Friday, January 20, 2012

A Beloved TV Dad Offers Advice on Fatherhood

My all-time favorite family sit-com is The Cosby Show, and from a very early age, I thought of Bill Cosby as the quintessential TV dad. Hence, when I happened upon his book Fatherhood at my grandma’s house, I was curious to read it. The book had been given to my grandpa as a gift shortly after it was published in May of 1987, two years before his death. I was only eight at the time, but I knew him long enough to be well aware of what a great dad he was, and I can attest that he raised three great dads as well.

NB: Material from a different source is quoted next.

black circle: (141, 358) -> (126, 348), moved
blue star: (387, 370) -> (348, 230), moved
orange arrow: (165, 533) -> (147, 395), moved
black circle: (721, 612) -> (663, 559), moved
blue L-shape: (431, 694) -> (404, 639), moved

Cosby’s book is part memoir and part parenting manual, all infused with the zingy humor with which he has delighted fans for decades. There are definite moments of warmth, but mostly it’s curmudgeonly comedy as he grumbles over the crazy things kids do – and remarks on how crazy parents are to sign on for it. Along with his own show, reading his book largely reminded me of two of my favorite comic strips, Baby Blues, which covers the trials of toddlerhood, and Zits, which focuses on the frustration of being – and raising – a teenager.

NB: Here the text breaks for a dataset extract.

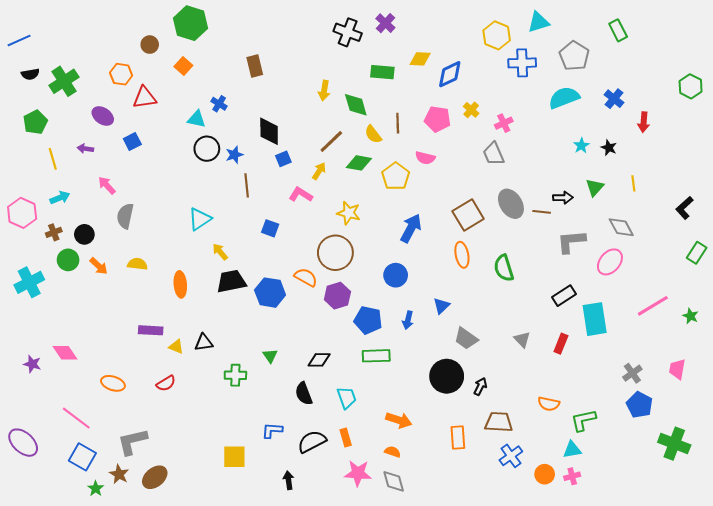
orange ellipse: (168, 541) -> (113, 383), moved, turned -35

It seems that nothing in the realm of parenting has changed much since Cosby wrote this book. Some of the scenarios he describes have played out in very much the same way in the funny pages lately. I particularly thought of Jeremy Duncan and his hapless parents when I read Cosby’s diatribe against the high volume and low class of the music he hears blasting out of his teen’s stereo.

Fatherhood is divided into sections and proceeds in roughly chronological order from pre-parenthood to having an empty nest. Within each chapter, however, he jumps back and forth a bit. The book is largely a series of brief anecdotes and reflections, making it ideal for reading a little bit at a time. A good stopping point is likely to come along every couple of pages.

It’s clear every step of the way that Bill Cosby is passionate about parenting. He acknowledges that it’s hard work and takes parents to task for not being willing to invest their time in this all-important relationship with their children. He advocates a hands-on fathering style of nurturing children and having fun with them while also holding them accountable and helping them mature into responsible young adults. There’s plenty of good advice by example, and sometimes negative example, within these pages.

The book begins and ends with some reflections by Alvin F. Poussaint, a Harvard psychiatrist. While I read everything he had to say, I found his remarks pretty dull and overly academic. I guess they put the book into a useful context by commenting on how Cosby’s approach differs from that of many fathers in generations that preceded him, but it’s certainly not as engaging as the main text.

At under 200 pages, with lots of paragraph breaks, Fatherhood is a quick read. I got through it in an afternoon, and I’m a pretty slow reader. I laughed my way through much of it, and it made me want to watch The Cosby Show again as soon as possible and reminded me how lucky I am to have a dad who is equally devoted to his children.